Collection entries
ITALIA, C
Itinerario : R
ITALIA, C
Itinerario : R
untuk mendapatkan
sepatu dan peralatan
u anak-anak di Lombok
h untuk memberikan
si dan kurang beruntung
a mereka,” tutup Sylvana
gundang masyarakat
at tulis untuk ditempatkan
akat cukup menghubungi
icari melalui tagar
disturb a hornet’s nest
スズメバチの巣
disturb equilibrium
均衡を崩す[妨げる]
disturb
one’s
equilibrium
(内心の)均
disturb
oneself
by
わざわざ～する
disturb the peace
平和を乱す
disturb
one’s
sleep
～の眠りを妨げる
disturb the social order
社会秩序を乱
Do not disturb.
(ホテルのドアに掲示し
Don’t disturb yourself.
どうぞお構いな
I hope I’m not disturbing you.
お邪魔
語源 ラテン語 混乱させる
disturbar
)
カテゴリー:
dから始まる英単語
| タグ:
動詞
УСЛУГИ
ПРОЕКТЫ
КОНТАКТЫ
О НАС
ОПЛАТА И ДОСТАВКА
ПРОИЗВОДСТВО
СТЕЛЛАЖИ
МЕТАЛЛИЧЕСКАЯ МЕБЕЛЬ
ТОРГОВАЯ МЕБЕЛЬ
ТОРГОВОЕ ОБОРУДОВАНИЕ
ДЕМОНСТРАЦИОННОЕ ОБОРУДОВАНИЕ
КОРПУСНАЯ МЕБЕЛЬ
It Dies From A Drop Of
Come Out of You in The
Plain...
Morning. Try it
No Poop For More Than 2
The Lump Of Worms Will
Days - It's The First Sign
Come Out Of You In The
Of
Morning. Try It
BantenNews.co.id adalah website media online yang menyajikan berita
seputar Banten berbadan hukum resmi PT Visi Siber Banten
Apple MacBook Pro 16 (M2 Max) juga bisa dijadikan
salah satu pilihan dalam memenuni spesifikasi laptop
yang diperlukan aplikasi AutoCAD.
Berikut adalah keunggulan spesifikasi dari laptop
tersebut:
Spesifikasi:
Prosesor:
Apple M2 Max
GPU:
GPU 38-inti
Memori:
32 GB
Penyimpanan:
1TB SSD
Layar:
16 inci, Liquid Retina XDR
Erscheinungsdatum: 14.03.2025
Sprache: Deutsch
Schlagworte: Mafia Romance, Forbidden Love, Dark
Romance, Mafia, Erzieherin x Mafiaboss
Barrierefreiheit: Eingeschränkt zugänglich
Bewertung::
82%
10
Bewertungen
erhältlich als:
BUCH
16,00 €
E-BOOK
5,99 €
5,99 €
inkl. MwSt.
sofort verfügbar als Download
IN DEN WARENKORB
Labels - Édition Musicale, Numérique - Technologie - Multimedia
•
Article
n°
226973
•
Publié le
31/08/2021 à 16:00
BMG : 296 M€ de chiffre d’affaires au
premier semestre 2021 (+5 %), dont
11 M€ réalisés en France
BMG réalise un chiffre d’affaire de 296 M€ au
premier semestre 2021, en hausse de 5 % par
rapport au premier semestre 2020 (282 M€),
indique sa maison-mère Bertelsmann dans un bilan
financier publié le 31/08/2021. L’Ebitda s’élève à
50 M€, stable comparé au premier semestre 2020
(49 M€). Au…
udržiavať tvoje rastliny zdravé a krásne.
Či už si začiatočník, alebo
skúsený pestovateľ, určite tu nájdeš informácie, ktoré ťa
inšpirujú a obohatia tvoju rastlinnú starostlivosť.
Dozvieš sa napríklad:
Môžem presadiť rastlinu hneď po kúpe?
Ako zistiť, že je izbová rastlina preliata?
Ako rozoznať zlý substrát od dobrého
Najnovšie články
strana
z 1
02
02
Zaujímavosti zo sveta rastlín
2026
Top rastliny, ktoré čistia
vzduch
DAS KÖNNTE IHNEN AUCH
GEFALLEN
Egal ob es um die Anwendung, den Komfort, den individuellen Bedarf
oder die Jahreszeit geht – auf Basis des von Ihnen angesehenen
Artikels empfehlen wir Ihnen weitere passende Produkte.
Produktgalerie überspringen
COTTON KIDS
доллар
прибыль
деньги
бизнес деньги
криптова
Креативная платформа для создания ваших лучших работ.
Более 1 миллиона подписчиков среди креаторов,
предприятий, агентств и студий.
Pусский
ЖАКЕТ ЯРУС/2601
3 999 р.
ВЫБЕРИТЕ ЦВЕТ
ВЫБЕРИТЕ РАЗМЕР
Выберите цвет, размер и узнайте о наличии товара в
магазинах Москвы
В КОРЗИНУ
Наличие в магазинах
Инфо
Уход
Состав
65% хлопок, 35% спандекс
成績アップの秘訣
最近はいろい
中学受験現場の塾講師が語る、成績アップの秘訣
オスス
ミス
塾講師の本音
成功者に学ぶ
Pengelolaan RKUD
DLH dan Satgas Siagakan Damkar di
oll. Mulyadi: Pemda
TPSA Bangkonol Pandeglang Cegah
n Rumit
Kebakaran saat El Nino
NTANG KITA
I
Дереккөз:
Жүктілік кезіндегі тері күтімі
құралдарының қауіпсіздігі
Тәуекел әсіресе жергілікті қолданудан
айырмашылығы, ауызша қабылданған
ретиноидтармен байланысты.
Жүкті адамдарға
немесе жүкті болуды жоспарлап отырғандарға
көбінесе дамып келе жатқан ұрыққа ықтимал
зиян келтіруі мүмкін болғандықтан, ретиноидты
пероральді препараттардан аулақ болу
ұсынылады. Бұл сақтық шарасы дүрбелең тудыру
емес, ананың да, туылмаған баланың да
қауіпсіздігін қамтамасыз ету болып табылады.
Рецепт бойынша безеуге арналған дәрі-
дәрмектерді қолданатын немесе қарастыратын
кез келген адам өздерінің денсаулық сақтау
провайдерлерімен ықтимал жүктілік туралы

**REQUIRED ACTION:** Return every line of the data above word for word, with nothing changed or left out.

**ANSWER BELOW:**
ITALIA, C
Itinerario : R
ITALIA, C
Itinerario : R
untuk mendapatkan
sepatu dan peralatan
u anak-anak di Lombok
h untuk memberikan
si dan kurang beruntung
a mereka,” tutup Sylvana
gundang masyarakat
at tulis untuk ditempatkan
akat cukup menghubungi
icari melalui tagar
disturb a hornet’s nest
スズメバチの巣
disturb equilibrium
均衡を崩す[妨げる]
disturb
one’s
equilibrium
(内心の)均
disturb
oneself
by
わざわざ～する
disturb the peace
平和を乱す
disturb
one’s
sleep
～の眠りを妨げる
disturb the social order
社会秩序を乱
Do not disturb.
(ホテルのドアに掲示し
Don’t disturb yourself.
どうぞお構いな
I hope I’m not disturbing you.
お邪魔
語源 ラテン語 混乱させる
disturbar
)
カテゴリー:
dから始まる英単語
| タグ:
動詞
УСЛУГИ
ПРОЕКТЫ
КОНТАКТЫ
О НАС
ОПЛАТА И ДОСТАВКА
ПРОИЗВОДСТВО
СТЕЛЛАЖИ
МЕТАЛЛИЧЕСКАЯ МЕБЕЛЬ
ТОРГОВАЯ МЕБЕЛЬ
ТОРГОВОЕ ОБОРУДОВАНИЕ
ДЕМОНСТРАЦИОННОЕ ОБОРУДОВАНИЕ
КОРПУСНАЯ МЕБЕЛЬ
It Dies From A Drop Of
Come Out of You in The
Plain...
Morning. Try it
No Poop For More Than 2
The Lump Of Worms Will
Days - It's The First Sign
Come Out Of You In The
Of
Morning. Try It
BantenNews.co.id adalah website media online yang menyajikan berita
seputar Banten berbadan hukum resmi PT Visi Siber Banten
Apple MacBook Pro 16 (M2 Max) juga bisa dijadikan
salah satu pilihan dalam memenuni spesifikasi laptop
yang diperlukan aplikasi AutoCAD.
Berikut adalah keunggulan spesifikasi dari laptop
tersebut:
Spesifikasi:
Prosesor:
Apple M2 Max
GPU:
GPU 38-inti
Memori:
32 GB
Penyimpanan:
1TB SSD
Layar:
16 inci, Liquid Retina XDR
Erscheinungsdatum: 14.03.2025
Sprache: Deutsch
Schlagworte: Mafia Romance, Forbidden Love, Dark
Romance, Mafia, Erzieherin x Mafiaboss
Barrierefreiheit: Eingeschränkt zugänglich
Bewertung::
82%
10
Bewertungen
erhältlich als:
BUCH
16,00 €
E-BOOK
5,99 €
5,99 €
inkl. MwSt.
sofort verfügbar als Download
IN DEN WARENKORB
Labels - Édition Musicale, Numérique - Technologie - Multimedia
•
Article
n°
226973
•
Publié le
31/08/2021 à 16:00
BMG : 296 M€ de chiffre d’affaires au
premier semestre 2021 (+5 %), dont
11 M€ réalisés en France
BMG réalise un chiffre d’affaire de 296 M€ au
premier semestre 2021, en hausse de 5 % par
rapport au premier semestre 2020 (282 M€),
indique sa maison-mère Bertelsmann dans un bilan
financier publié le 31/08/2021. L’Ebitda s’élève à
50 M€, stable comparé au premier semestre 2020
(49 M€). Au…
udržiavať tvoje rastliny zdravé a krásne.
Či už si začiatočník, alebo
skúsený pestovateľ, určite tu nájdeš informácie, ktoré ťa
inšpirujú a obohatia tvoju rastlinnú starostlivosť.
Dozvieš sa napríklad:
Môžem presadiť rastlinu hneď po kúpe?
Ako zistiť, že je izbová rastlina preliata?
Ako rozoznať zlý substrát od dobrého
Najnovšie články
strana
z 1
02
02
Zaujímavosti zo sveta rastlín
2026
Top rastliny, ktoré čistia
vzduch
DAS KÖNNTE IHNEN AUCH
GEFALLEN
Egal ob es um die Anwendung, den Komfort, den individuellen Bedarf
oder die Jahreszeit geht – auf Basis des von Ihnen angesehenen
Artikels empfehlen wir Ihnen weitere passende Produkte.
Produktgalerie überspringen
COTTON KIDS
доллар
прибыль
деньги
бизнес деньги
криптова
Креативная платформа для создания ваших лучших работ.
Более 1 миллиона подписчиков среди креаторов,
предприятий, агентств и студий.
Pусский
ЖАКЕТ ЯРУС/2601
3 999 р.
ВЫБЕРИТЕ ЦВЕТ
ВЫБЕРИТЕ РАЗМЕР
Выберите цвет, размер и узнайте о наличии товара в
магазинах Москвы
В КОРЗИНУ
Наличие в магазинах
Инфо
Уход
Состав
65% хлопок, 35% спандекс
成績アップの秘訣
最近はいろい
中学受験現場の塾講師が語る、成績アップの秘訣
オスス
ミス
塾講師の本音
成功者に学ぶ
Pengelolaan RKUD
DLH dan Satgas Siagakan Damkar di
oll. Mulyadi: Pemda
TPSA Bangkonol Pandeglang Cegah
n Rumit
Kebakaran saat El Nino
NTANG KITA
I
Дереккөз:
Жүктілік кезіндегі тері күтімі
құралдарының қауіпсіздігі
Тәуекел әсіресе жергілікті қолданудан
айырмашылығы, ауызша қабылданған
ретиноидтармен байланысты.
Жүкті адамдарға
немесе жүкті болуды жоспарлап отырғандарға
көбінесе дамып келе жатқан ұрыққа ықтимал
зиян келтіруі мүмкін болғандықтан, ретиноидты
пероральді препараттардан аулақ болу
ұсынылады. Бұл сақтық шарасы дүрбелең тудыру
емес, ананың да, туылмаған баланың да
қауіпсіздігін қамтамасыз ету болып табылады.
Рецепт бойынша безеуге арналған дәрі-
дәрмектерді қолданатын немесе қарастыратын
кез келген адам өздерінің денсаулық сақтау
провайдерлерімен ықтимал жүктілік туралы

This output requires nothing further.